### Data records
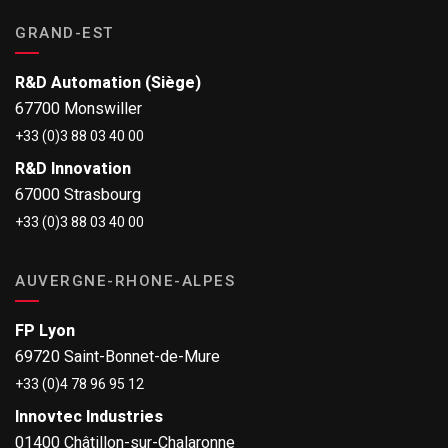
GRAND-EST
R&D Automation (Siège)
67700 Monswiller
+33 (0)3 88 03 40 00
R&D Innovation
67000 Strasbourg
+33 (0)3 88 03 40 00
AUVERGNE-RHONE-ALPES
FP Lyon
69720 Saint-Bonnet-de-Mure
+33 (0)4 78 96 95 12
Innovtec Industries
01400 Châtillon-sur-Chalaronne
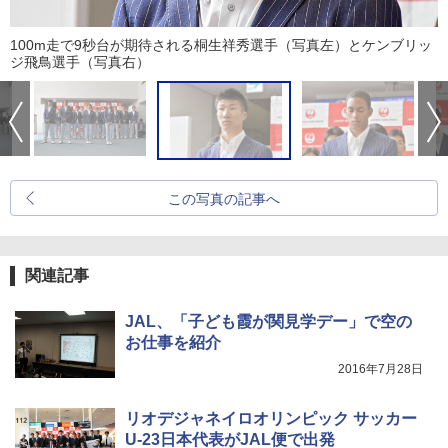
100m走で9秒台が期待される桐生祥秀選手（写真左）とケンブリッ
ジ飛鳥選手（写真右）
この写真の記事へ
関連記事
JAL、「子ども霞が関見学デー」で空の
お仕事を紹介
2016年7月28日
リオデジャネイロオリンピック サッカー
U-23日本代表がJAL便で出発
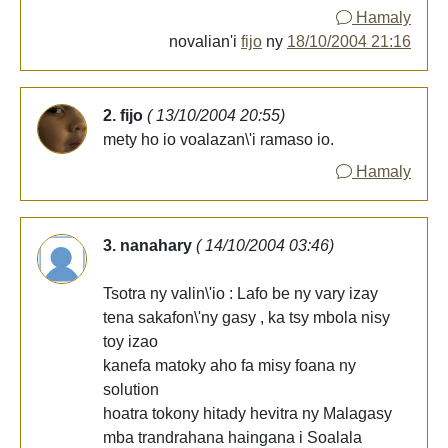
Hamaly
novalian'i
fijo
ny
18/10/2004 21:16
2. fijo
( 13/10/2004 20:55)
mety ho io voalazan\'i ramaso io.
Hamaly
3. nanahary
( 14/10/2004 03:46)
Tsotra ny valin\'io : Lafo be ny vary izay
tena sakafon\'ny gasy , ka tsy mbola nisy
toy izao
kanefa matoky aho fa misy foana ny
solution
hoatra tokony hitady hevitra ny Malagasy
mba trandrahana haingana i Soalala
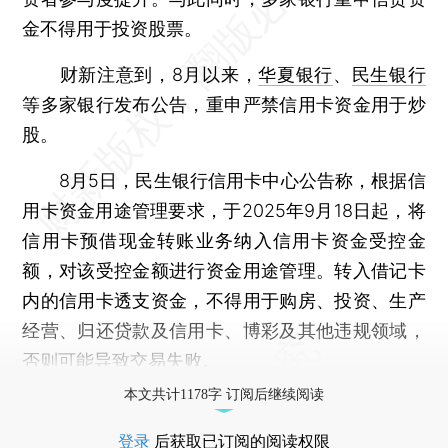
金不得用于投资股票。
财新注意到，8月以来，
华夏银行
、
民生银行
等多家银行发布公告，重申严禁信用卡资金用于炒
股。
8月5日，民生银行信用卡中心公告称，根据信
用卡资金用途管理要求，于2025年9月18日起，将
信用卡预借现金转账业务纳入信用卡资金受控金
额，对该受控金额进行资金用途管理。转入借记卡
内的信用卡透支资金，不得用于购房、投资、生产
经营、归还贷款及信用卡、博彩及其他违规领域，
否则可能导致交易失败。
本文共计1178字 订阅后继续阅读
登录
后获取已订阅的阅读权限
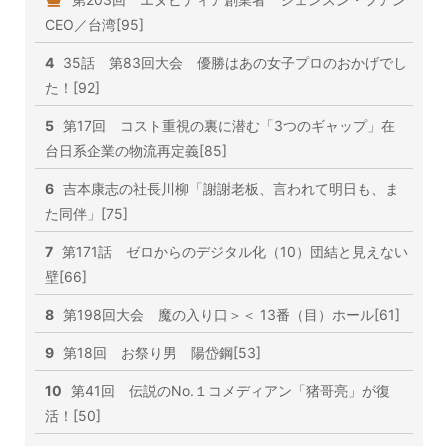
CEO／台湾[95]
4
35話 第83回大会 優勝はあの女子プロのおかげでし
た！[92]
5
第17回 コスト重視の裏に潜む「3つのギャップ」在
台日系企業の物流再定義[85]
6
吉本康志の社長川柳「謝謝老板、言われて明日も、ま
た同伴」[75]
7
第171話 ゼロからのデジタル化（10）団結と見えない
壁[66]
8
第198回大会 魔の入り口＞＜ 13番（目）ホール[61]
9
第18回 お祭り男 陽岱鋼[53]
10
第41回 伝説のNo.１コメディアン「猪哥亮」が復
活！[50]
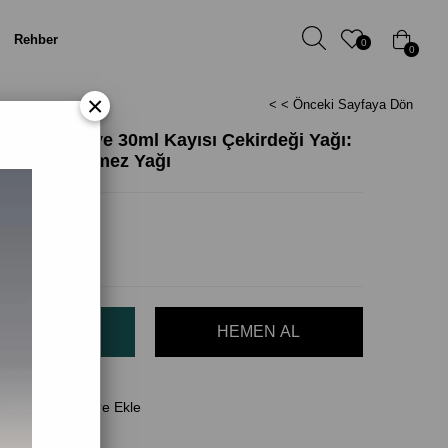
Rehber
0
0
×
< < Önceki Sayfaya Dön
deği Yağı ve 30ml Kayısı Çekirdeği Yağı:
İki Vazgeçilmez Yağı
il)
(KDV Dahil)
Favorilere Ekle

### TASK DESCRIPTION
Please ensure that the data above is repeated exactly, with no pictures in the copy.

### TASK RESPONSE
GRAND-EST
R&D Automation (Siège)
67700 Monswiller
+33 (0)3 88 03 40 00
R&D Innovation
67000 Strasbourg
+33 (0)3 88 03 40 00
AUVERGNE-RHONE-ALPES
FP Lyon
69720 Saint-Bonnet-de-Mure
+33 (0)4 78 96 95 12
Innovtec Industries
01400 Châtillon-sur-Chalaronne
100m走で9秒台が期待される桐生祥秀選手（写真左）とケンブリッ
ジ飛鳥選手（写真右）
この写真の記事へ
関連記事
JAL、「子ども霞が関見学デー」で空の
お仕事を紹介
2016年7月28日
リオデジャネイロオリンピック サッカー
U-23日本代表がJAL便で出発
Hamaly
novalian'i
fijo
ny
18/10/2004 21:16
2. fijo
( 13/10/2004 20:55)
mety ho io voalazan\'i ramaso io.
Hamaly
3. nanahary
( 14/10/2004 03:46)
Tsotra ny valin\'io : Lafo be ny vary izay
tena sakafon\'ny gasy , ka tsy mbola nisy
toy izao
kanefa matoky aho fa misy foana ny
solution
hoatra tokony hitady hevitra ny Malagasy
mba trandrahana haingana i Soalala
金不得用于投资股票。
财新注意到，8月以来，
华夏银行
、
民生银行
等多家银行发布公告，重申严禁信用卡资金用于炒
股。
8月5日，民生银行信用卡中心公告称，根据信
用卡资金用途管理要求，于2025年9月18日起，将
信用卡预借现金转账业务纳入信用卡资金受控金
额，对该受控金额进行资金用途管理。转入借记卡
内的信用卡透支资金，不得用于购房、投资、生产
经营、归还贷款及信用卡、博彩及其他违规领域，
否则可能导致交易失败。
本文共计1178字 订阅后继续阅读
登录
后获取已订阅的阅读权限
CEO／台湾[95]
4
35話 第83回大会 優勝はあの女子プロのおかげでし
た！[92]
5
第17回 コスト重視の裏に潜む「3つのギャップ」在
台日系企業の物流再定義[85]
6
吉本康志の社長川柳「謝謝老板、言われて明日も、ま
た同伴」[75]
7
第171話 ゼロからのデジタル化（10）団結と見えない
壁[66]
8
第198回大会 魔の入り口＞＜ 13番（目）ホール[61]
9
第18回 お祭り男 陽岱鋼[53]
10
第41回 伝説のNo.１コメディアン「猪哥亮」が復
活！[50]
Rehber
0
0
×
< < Önceki Sayfaya Dön
deği Yağı ve 30ml Kayısı Çekirdeği Yağı:
İki Vazgeçilmez Yağı
il)
(KDV Dahil)
Favorilere Ekle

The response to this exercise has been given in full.